§ **EXTRACTED DATA**

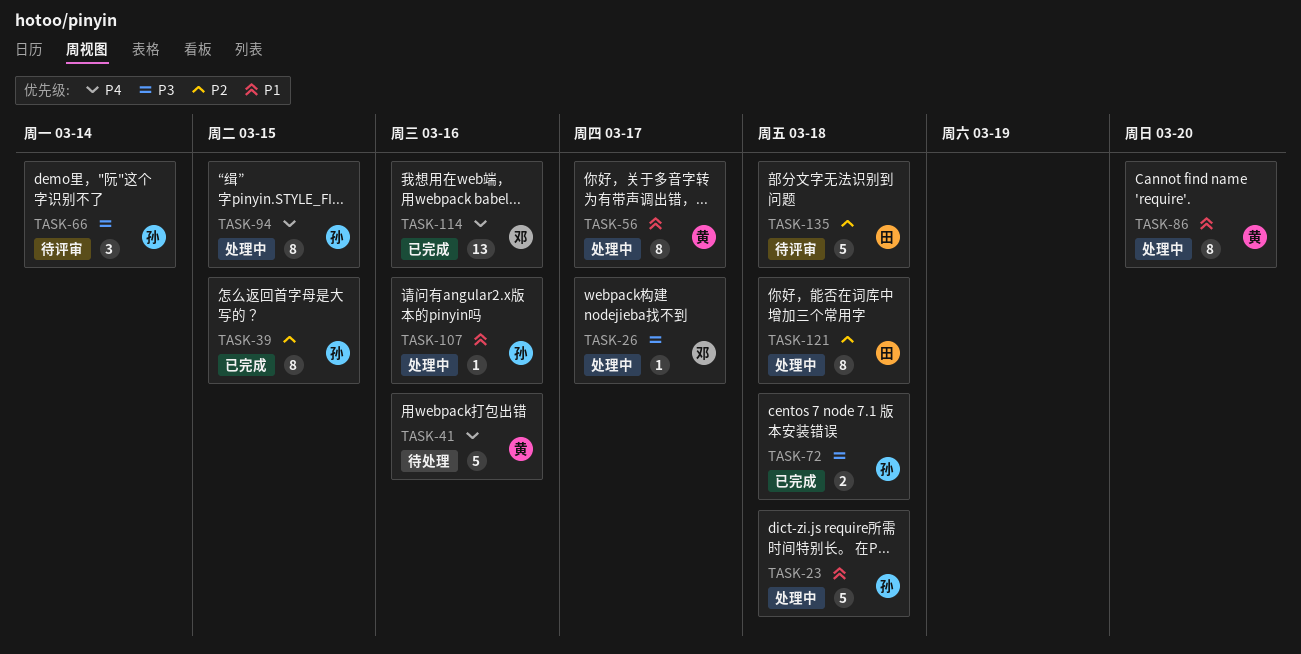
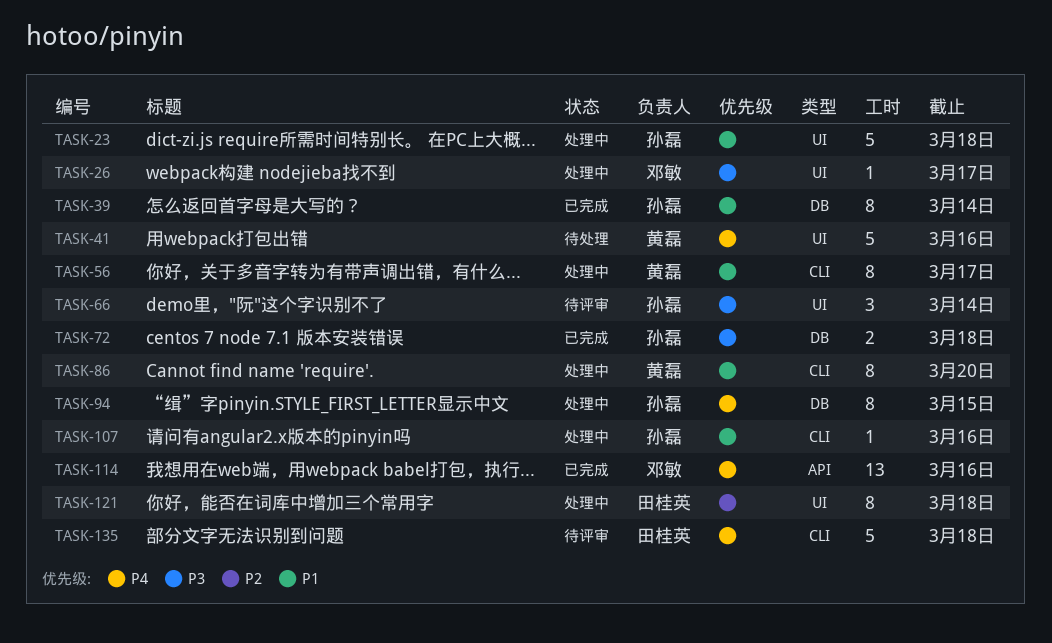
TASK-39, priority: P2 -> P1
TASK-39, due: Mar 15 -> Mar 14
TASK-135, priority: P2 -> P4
--
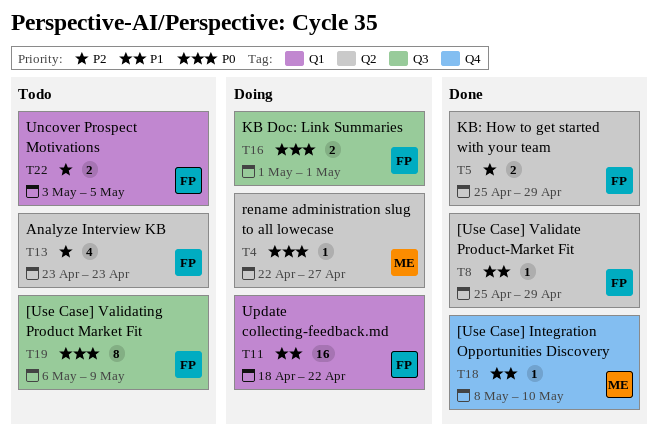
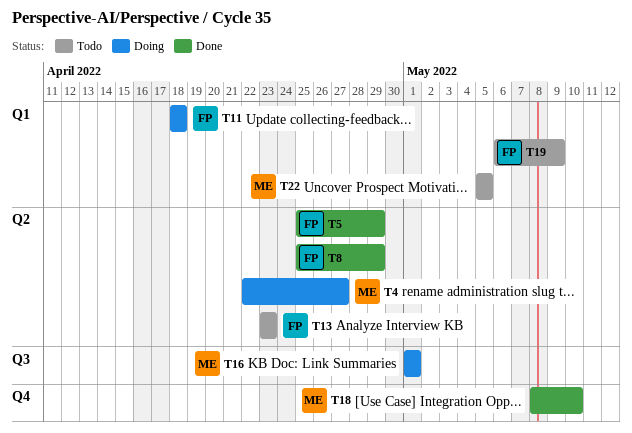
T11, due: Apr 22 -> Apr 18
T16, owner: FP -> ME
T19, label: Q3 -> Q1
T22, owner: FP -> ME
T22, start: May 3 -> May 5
==
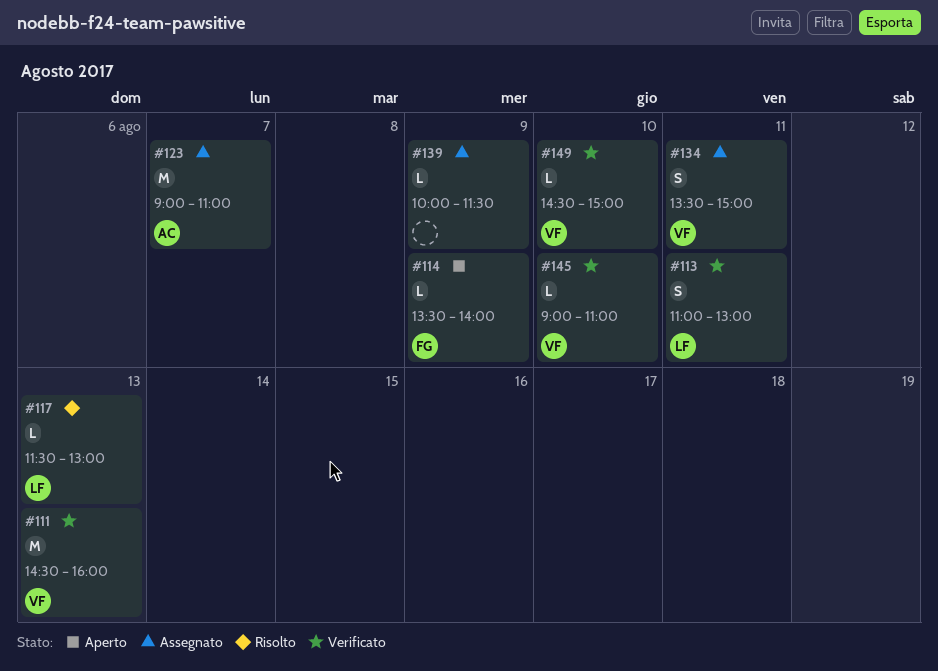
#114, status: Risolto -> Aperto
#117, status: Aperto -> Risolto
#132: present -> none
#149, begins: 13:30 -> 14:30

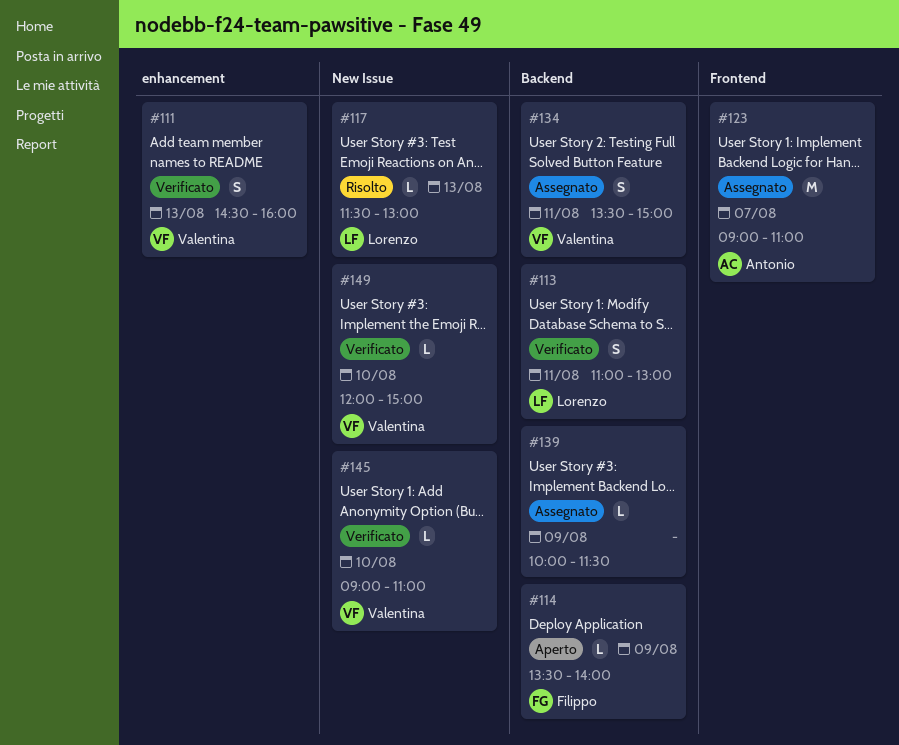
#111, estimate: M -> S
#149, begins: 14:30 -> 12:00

§ **PROBLEM REQUIREMENTS**
Return only the stretch of the material above from the line holding "T19, label: Q3 -> Q1" through the line holding "T22, start: May 3 -> May 5", copied exactly.

§ **ANSWER TO THIS EXERCISE**
T19, label: Q3 -> Q1
T22, owner: FP -> ME
T22, start: May 3 -> May 5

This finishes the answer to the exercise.